Andrei Rublev (1966)
10/10
A great intellectual epic
21 June 2006
Andrei Tarkovsky's great epic is about events that occurred in and around the life of the 15th century Russian icon painter Andrei Roublev. It is not about the life of Roublev himself and, unlike other films about artists, it is certainly not about Roublev in the act of creation. Tarkovsky saves his creations to the end of the film in a series of tableaux in colour, (the film is in black-and-white), of Roublev's genius. Divided into a series of chapters, it touches on those significant events to which Roublev was a witness and although the historical episodes are presented with an uncanny attention to detail, it is more with the spiritual and metaphysical elements that Tarkovsky concerns himself.

Roublev's journey through life is a deeply religious one but he is continually questioning and rediscovering his faith. His own inherent goodness is tested by the evils of the world around him. Even within the enclosed order of monks there is jealousy, envy, arrogance and doubt; so rather than being an account of the life of Roublev the film can be seen as a discourse on the thoughts and beliefs of it's creator.

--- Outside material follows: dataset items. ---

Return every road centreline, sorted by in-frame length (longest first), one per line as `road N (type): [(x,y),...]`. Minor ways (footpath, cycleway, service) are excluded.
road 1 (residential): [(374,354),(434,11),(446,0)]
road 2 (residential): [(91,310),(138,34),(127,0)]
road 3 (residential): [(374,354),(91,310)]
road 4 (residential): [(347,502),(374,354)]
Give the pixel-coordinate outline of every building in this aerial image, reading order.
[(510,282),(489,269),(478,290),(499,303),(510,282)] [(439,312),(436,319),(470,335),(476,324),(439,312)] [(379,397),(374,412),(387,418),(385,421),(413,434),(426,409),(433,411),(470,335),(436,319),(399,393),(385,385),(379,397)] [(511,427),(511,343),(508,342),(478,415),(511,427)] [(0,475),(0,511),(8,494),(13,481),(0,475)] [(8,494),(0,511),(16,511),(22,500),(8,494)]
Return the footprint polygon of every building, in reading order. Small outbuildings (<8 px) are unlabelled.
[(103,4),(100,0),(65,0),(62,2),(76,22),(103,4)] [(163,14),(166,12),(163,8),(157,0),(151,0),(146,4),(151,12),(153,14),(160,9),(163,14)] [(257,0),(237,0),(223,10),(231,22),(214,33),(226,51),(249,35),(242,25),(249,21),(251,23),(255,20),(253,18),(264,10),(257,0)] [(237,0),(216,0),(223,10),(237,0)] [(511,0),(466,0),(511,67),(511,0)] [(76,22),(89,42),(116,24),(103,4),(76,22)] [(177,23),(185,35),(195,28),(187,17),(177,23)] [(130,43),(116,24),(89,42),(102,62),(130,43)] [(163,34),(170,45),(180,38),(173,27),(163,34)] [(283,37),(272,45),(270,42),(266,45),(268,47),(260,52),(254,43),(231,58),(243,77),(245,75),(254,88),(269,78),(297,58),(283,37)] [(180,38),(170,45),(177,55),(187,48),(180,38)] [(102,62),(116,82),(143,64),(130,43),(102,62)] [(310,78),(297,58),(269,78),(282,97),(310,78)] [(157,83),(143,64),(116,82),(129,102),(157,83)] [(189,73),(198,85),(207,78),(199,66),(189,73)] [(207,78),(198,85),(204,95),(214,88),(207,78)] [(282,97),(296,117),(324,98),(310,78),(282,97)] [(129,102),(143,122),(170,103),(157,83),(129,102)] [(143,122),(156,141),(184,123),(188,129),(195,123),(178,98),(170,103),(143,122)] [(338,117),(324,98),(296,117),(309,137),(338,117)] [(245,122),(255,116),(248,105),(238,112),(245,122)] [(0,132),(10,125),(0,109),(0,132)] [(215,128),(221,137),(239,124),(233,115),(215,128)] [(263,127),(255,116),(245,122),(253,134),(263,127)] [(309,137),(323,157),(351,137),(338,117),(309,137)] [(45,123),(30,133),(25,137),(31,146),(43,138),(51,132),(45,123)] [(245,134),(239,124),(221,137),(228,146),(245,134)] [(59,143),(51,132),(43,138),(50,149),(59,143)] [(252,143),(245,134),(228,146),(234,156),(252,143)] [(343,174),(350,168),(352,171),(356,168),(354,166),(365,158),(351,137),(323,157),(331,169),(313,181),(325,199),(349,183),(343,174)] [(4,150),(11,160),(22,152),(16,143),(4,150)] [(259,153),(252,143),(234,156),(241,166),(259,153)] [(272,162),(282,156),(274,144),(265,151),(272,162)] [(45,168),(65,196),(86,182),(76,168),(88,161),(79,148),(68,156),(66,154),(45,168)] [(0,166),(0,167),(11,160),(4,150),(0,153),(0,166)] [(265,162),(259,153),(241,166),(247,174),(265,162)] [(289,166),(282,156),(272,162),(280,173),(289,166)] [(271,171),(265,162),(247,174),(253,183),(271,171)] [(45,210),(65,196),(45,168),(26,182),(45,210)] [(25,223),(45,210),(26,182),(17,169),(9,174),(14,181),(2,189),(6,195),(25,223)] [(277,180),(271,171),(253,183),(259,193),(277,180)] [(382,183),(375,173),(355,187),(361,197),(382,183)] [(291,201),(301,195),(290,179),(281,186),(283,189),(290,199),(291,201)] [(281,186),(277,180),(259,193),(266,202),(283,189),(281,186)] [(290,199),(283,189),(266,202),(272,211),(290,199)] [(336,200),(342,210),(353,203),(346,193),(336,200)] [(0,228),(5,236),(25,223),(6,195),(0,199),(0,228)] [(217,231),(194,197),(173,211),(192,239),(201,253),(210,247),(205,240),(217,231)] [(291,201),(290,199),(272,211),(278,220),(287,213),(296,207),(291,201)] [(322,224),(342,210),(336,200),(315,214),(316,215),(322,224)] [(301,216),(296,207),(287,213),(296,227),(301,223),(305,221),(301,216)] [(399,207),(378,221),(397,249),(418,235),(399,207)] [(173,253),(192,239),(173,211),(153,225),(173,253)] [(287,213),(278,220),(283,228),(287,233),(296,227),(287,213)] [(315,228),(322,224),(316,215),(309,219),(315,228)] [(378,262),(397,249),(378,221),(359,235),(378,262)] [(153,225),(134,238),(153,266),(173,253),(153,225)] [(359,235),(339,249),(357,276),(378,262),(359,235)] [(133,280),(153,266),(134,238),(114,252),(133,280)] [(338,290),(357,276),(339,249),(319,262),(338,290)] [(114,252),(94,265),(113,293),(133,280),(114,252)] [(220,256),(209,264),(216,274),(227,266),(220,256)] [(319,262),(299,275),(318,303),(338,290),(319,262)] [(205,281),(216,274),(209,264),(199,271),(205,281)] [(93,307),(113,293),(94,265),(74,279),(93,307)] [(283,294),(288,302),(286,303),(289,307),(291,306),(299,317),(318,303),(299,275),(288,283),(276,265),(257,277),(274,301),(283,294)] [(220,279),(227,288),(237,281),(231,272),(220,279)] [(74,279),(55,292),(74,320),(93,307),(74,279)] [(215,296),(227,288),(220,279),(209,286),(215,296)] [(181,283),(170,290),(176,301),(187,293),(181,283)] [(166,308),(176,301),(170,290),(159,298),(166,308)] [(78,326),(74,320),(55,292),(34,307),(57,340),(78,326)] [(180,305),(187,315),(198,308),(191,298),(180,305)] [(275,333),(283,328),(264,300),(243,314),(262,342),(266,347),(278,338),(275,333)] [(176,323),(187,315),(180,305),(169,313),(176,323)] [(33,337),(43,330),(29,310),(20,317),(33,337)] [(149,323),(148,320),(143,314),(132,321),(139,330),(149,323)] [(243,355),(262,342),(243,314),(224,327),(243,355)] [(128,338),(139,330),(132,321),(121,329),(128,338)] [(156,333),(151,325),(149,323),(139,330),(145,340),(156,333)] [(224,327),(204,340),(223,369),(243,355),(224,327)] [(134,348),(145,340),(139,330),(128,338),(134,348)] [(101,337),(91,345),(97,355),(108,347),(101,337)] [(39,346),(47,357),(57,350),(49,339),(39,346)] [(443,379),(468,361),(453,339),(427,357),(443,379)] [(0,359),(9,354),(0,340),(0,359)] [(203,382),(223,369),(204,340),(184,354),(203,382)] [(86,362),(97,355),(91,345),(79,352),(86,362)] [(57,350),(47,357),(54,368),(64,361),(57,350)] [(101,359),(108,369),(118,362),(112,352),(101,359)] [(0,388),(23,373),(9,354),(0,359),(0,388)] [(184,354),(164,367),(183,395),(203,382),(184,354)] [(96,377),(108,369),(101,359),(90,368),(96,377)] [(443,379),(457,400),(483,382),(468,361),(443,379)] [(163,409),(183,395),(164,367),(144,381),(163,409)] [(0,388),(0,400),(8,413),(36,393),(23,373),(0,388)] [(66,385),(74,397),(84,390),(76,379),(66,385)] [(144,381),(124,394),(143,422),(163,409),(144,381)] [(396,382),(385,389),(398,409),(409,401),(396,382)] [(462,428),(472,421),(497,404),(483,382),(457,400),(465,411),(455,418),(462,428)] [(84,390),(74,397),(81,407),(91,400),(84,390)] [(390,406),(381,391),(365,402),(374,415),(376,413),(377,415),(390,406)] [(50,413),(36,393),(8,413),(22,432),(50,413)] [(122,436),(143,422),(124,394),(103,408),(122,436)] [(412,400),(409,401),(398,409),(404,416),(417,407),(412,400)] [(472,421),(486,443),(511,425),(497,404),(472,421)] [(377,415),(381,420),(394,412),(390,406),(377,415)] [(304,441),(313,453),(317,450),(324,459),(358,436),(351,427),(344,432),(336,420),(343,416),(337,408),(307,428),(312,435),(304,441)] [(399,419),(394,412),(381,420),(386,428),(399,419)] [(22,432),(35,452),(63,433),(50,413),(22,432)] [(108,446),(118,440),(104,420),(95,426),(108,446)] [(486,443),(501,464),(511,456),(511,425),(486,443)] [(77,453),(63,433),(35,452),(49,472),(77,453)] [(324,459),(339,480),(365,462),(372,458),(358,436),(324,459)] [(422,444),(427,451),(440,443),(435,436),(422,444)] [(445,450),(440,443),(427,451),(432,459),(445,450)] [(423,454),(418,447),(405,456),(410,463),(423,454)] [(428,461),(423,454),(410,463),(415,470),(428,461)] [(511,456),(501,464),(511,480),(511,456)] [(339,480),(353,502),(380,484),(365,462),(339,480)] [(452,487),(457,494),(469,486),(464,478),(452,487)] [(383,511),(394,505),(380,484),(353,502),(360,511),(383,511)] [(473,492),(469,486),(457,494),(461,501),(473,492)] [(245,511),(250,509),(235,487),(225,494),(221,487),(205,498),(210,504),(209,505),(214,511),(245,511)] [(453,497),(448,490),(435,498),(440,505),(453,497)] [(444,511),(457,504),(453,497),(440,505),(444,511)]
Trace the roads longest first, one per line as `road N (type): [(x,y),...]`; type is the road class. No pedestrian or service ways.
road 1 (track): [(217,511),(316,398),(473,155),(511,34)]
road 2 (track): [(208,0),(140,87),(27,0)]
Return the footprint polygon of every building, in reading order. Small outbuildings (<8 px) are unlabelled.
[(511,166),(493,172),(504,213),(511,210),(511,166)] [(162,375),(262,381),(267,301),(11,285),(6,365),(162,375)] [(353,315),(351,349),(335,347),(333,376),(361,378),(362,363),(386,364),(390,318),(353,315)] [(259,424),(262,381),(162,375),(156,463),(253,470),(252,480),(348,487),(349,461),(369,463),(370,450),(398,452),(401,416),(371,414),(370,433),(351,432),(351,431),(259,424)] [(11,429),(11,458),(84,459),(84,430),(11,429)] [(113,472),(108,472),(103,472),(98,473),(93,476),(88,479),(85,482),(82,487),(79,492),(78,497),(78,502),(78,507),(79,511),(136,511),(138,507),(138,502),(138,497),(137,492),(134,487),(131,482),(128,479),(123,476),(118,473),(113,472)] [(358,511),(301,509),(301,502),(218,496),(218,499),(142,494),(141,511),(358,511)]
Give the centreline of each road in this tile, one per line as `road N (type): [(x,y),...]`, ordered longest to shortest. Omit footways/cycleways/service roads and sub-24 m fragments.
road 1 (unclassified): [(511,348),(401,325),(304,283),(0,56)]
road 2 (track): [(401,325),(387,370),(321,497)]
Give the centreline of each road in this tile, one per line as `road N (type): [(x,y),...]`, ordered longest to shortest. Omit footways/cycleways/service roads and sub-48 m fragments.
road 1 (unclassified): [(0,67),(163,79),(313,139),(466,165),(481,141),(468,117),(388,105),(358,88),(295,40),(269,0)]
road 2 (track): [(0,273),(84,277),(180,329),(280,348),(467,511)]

In cinematic terms it is an extraordinary amalgam of form and ideas. Tarkovsky composes the film with the bravura of an old master, (you can see the influence of Ford as well as Eisenstien in the compositions). Films made today just don't measure up. Made in 1966, Tarkovsky made no concessions to either popular taste or to the direction which international cinema was going. It is, on the one level, art-house cinema of a deeply reflective kind while on another level it is an accessible historical epic that works on a visual, as well as a visceral, level. Mind-blowing in the very best sense of the word.